Dataset records

•••••

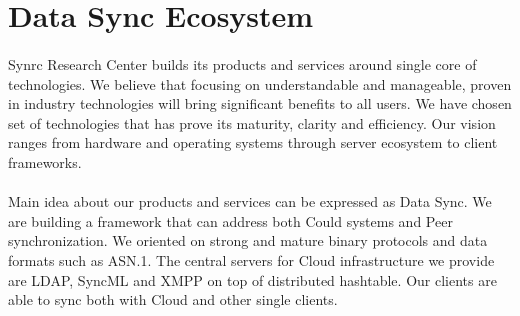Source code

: \documentclass[11pt]{article}
\begin{document}

\section*{Data Sync Ecosystem}
\paragraph{}
Synrc Research Center builds its products and services around single core of technologies.
We believe that focusing on understandable and manageable, proven in industry technologies
will bring significant benefits to all users. We have chosen set of technologies that
has prove its maturity, clarity and efficiency. Our vision ranges from hardware and operating systems through
server ecosystem to client frameworks.
\paragraph{}
Main idea about our products and services can be expressed as Data Sync. We are building a framework
that can address both Could systems and Peer synchronization. We oriented on strong and mature
binary protocols and data formats such as ASN.1. The central servers for Cloud infrastructure we provide are LDAP, SyncML
and XMPP on top of distributed hashtable. Our clients are able to sync both with Cloud and other single clients.

\end{document}
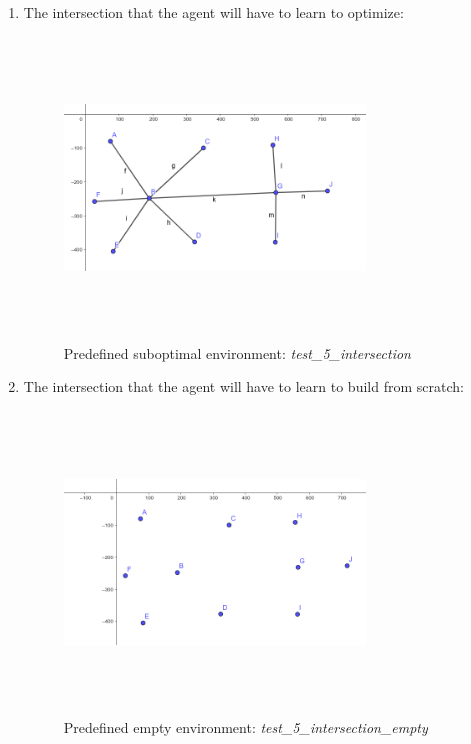 \documentclass[
]{elteikthesis}[2023/04/10]
\begin{document}
\begin{enumerate}
\item The intersection that the agent will have to learn to optimize: 
\begin{figure}[H]
\begin{centering}
\includegraphics[width=8cm,height=8cm,keepaspectratio]{images/test_5_intersection}
\par\end{centering}
\caption{Predefined suboptimal environment: \emph{test\_5\_intersection}}
\end{figure}
\item The intersection that the agent will have to learn to build from scratch:
\begin{figure}[H]
\begin{centering}
\includegraphics[width=8cm,height=8cm,keepaspectratio]{images/test_5_intersection_empty}
\par\end{centering}
\caption{Predefined empty environment: \emph{test\_5\_intersection\_empty}}
\end{figure}
\end{enumerate}
\end{document}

•••••

▶ TASK INSTRUCTIONS:
Using the records above, copy all lines that include the word "single".

▶ YOUR SOLUTION:
Synrc Research Center builds its products and services around single core of technologies.
and XMPP on top of distributed hashtable. Our clients are able to sync both with Cloud and other single clients.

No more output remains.